**Exercise**
When the string "Ghost" is part of a line in the data below, report the whole line.

**Materials provided**
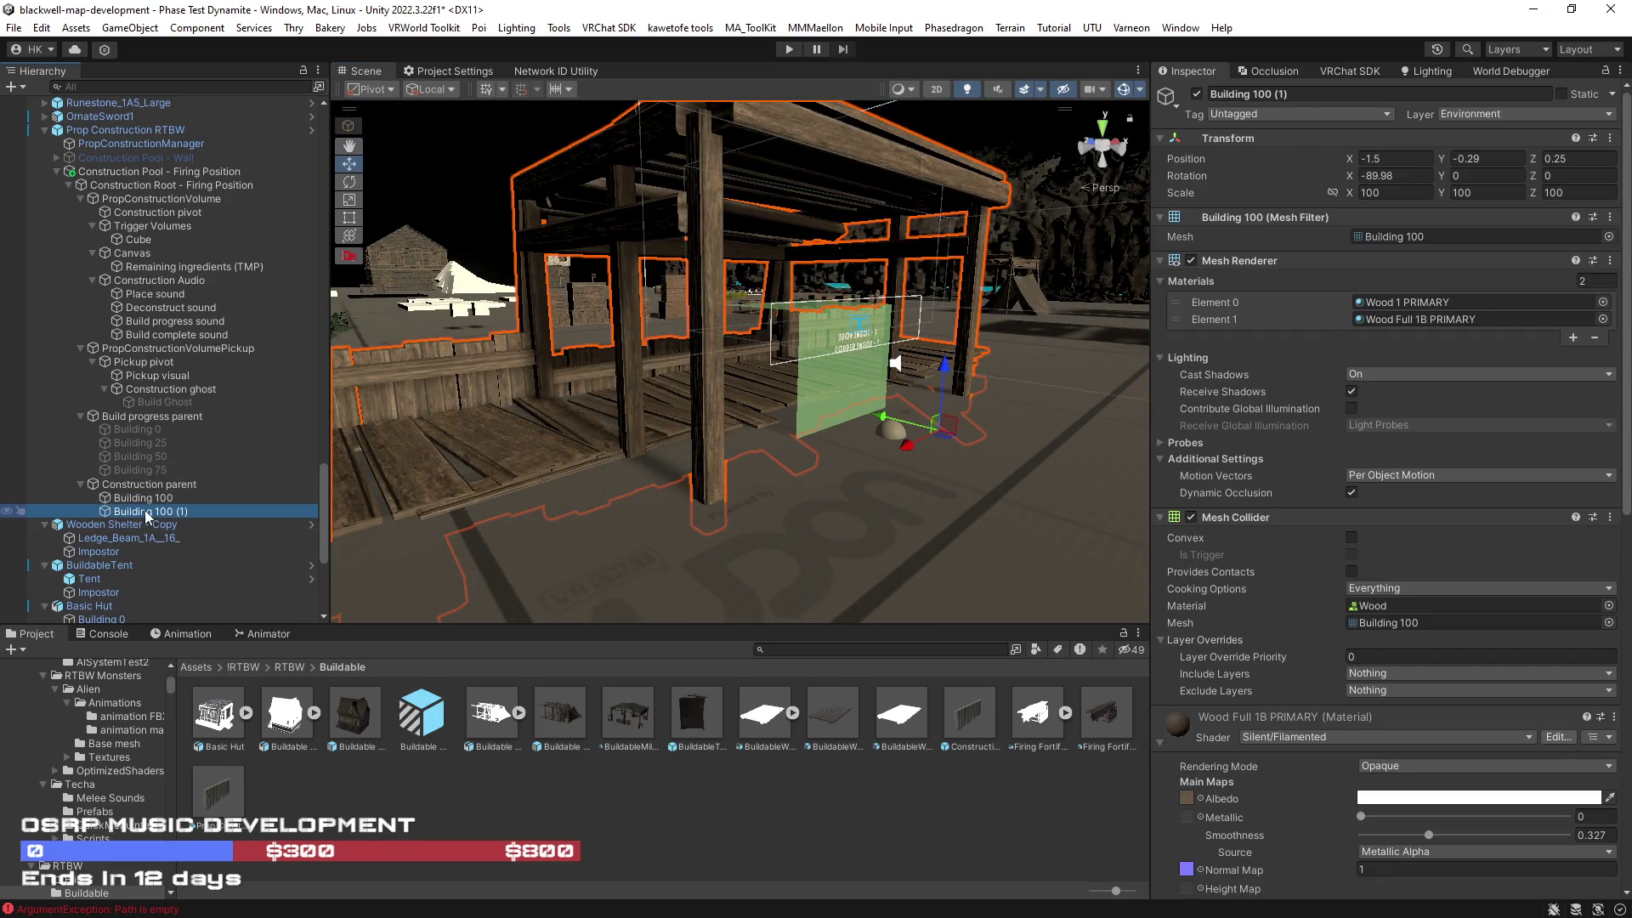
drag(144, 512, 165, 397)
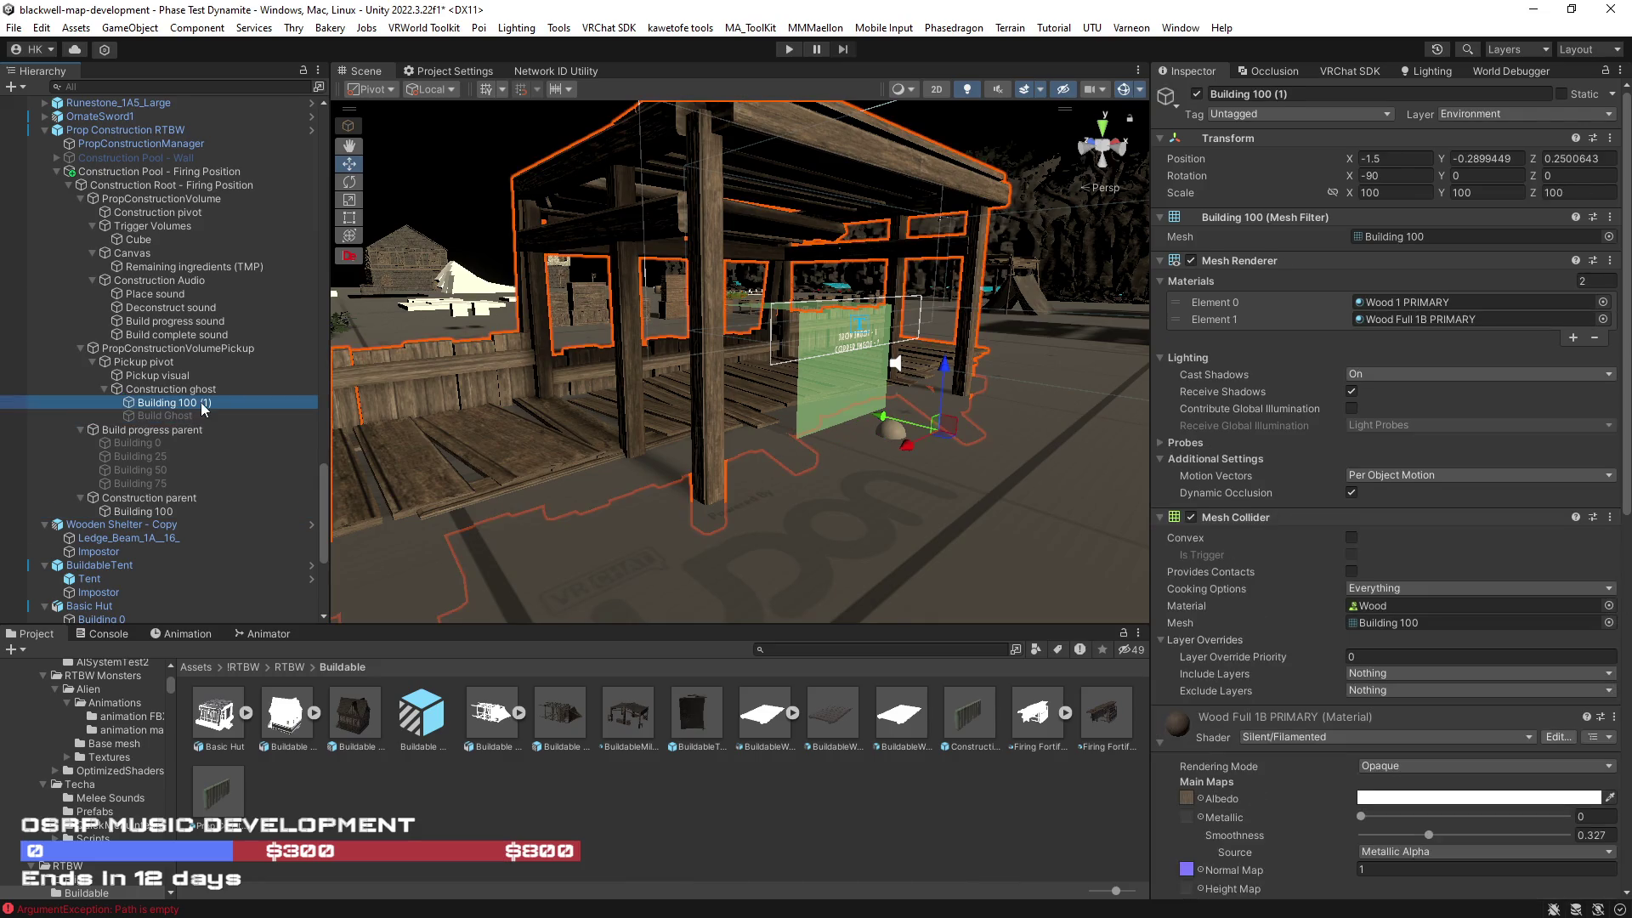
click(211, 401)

==

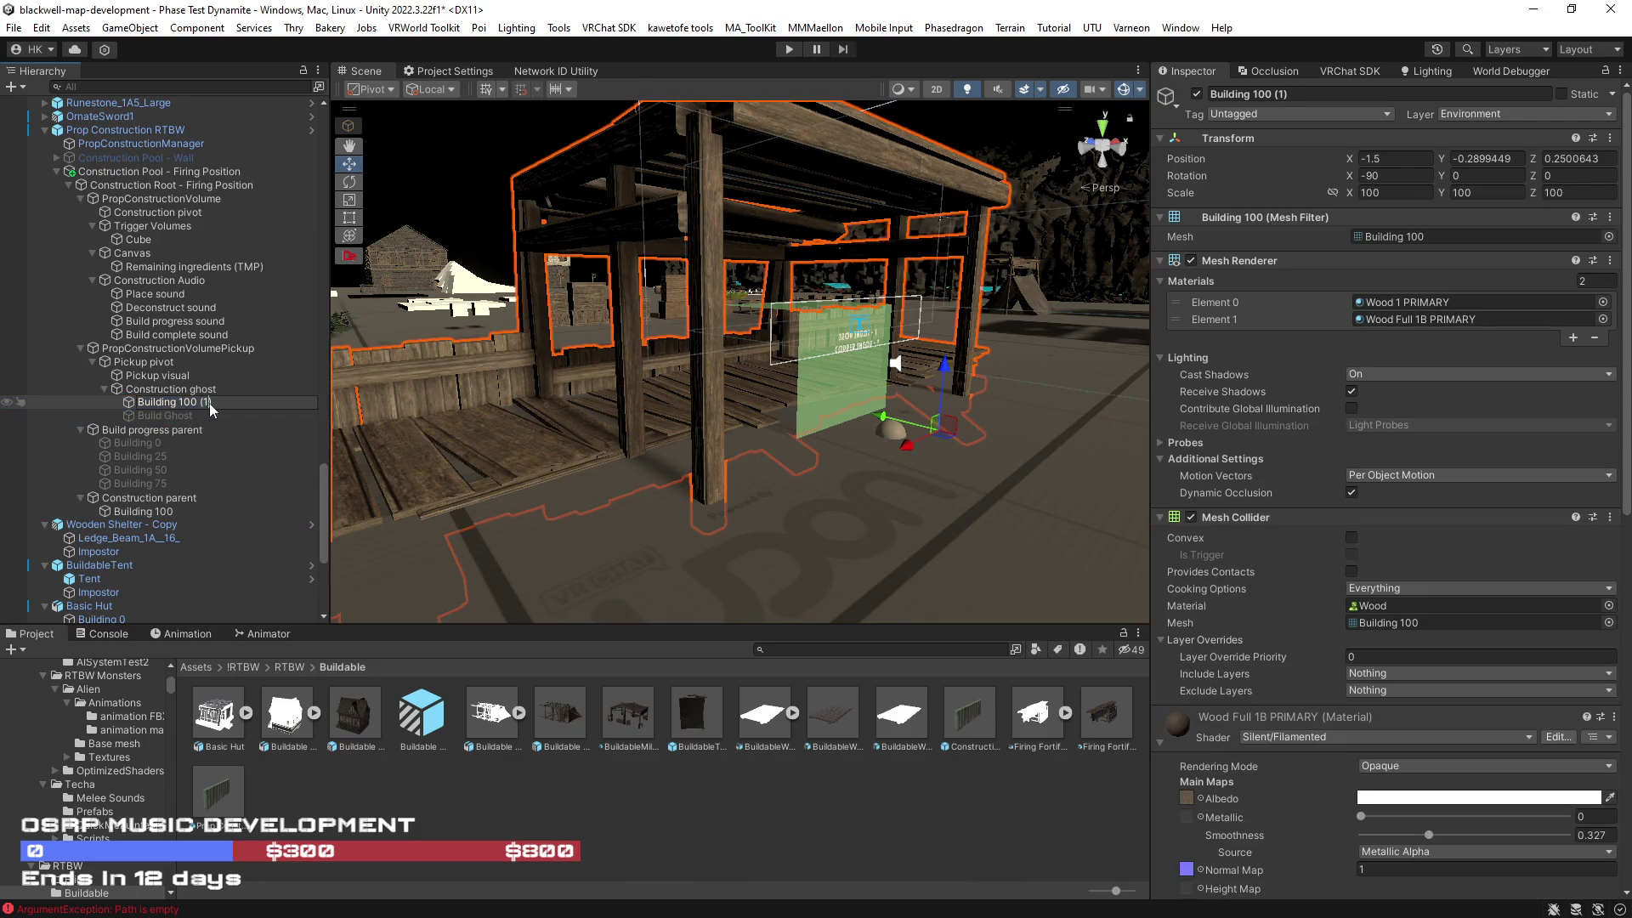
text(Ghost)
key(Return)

---

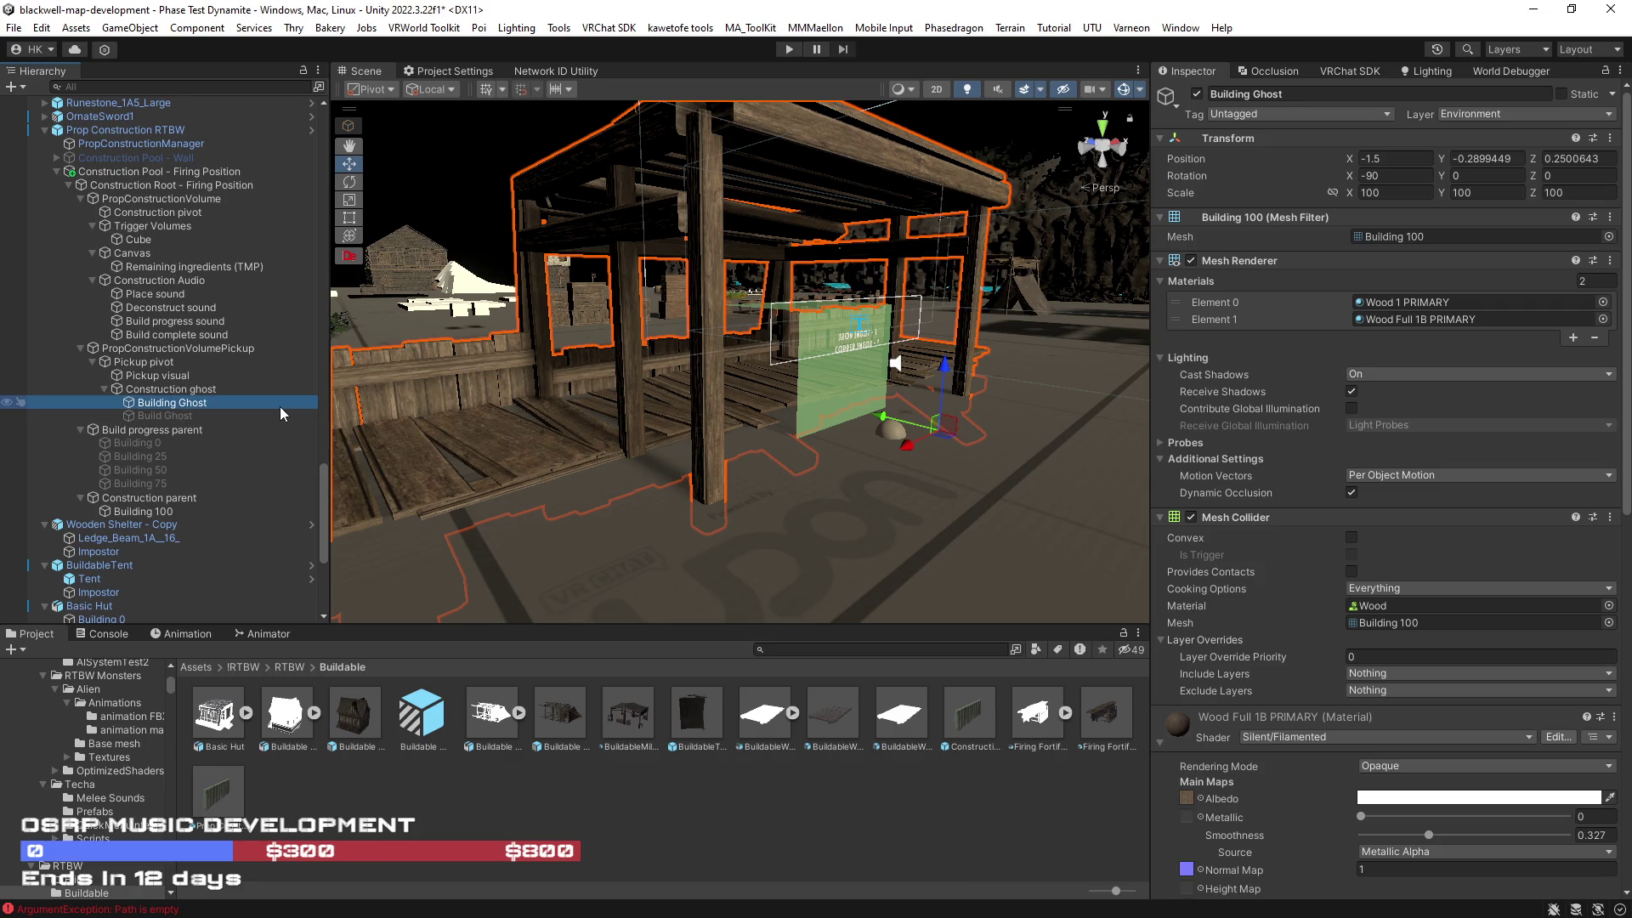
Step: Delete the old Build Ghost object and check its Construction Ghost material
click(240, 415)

**Exercise output**
text(Ghost)
Step: Delete the old Build Ghost object and check its Construction Ghost material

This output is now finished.